Countless consultants, technologies, entire businesses have sprung up to facilitate the aggregate measure and analysis of this kind of data.  How do users respond to a slight change in verbiage?  Will users react favorably if we change the order of a checkout flow? Does the color of this button matter?

With enough data, with enough users, with enough measured interactions, the shape that materializes is seems to be the average customer, user, human.  The context is often pretty narrow (“How does the average human visiting my site behave?”), but still – people are tirelessly working to distill broad, generic, useful insights into how the average human thinks and behaves from the specific actions of huge swaths of people.

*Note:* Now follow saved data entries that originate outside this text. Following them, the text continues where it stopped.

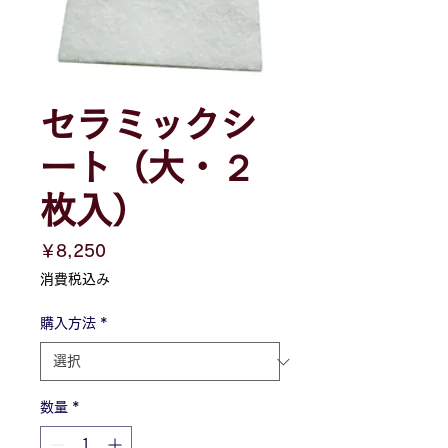
セラミックシ
ート（大・２
枚入）
価
￥8,250
格
消費税込み
購入方法
*
数量
*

Growing up, I’d classify someone as “eccentric” as a way to put a friendly spin on reality, which is that I thought they were so odd as to deserve to be identified, categorized, as something distinct – outside of the circle of “acceptable social acquaintance”.  I’d willingly interact with them, even be a friend, but all this was done in spite of said eccentricity, certainly not because of it.

People who dressed a little weird – not in a way that demanded attention, just off.  Or who were a little too into something.  Maybe a sport.  Maybe religion.  Or who couldn’t quite get what was acceptable to like, to dislike.

As an adult, I find myself characterizing it by anything that raises an eyebrow.  Or maybe anything that elicits a reaction – a reaction like “That seems like a waste of [time|money|effort]”.  “That seems silly”.  “I can’t believe they did that”. 


I can’t help to start to overlay the same types of big data aggregate analyses onto real life people, people I see and interact with every day.  Why we wear what we wear (shoes!), why we eat what we eat, read what we read, what we choose to spend money, time, and effort on.  How much of what makes me me is really just manifestation of the average human in my demographic?

Against that background, it feels like the only thing that differentiates, that matters in identifying who a person is is where they deviate from the norm.  The scenarios in which one person clicks a link  but very few others do.  Maybe a person’s eccentricities – the collection of behaviors, actions, reactions – which baffle or even concern their peers and acquaintances, are actually the most meaningful things about them.

Most of us manage to fit the norm most of the time – either because we just do naturally, or because where we don’t, we’re trained to avoid sticking out.  As a result, the eccentricities – the rough edges, the pieces that don’t fit – can be identified as being somehow so deeply ingrained in us that we can’t smooth them out, or because we care about them so deeply that we’d prefer to leave them as they are.

And that’s interesting.  That’s all.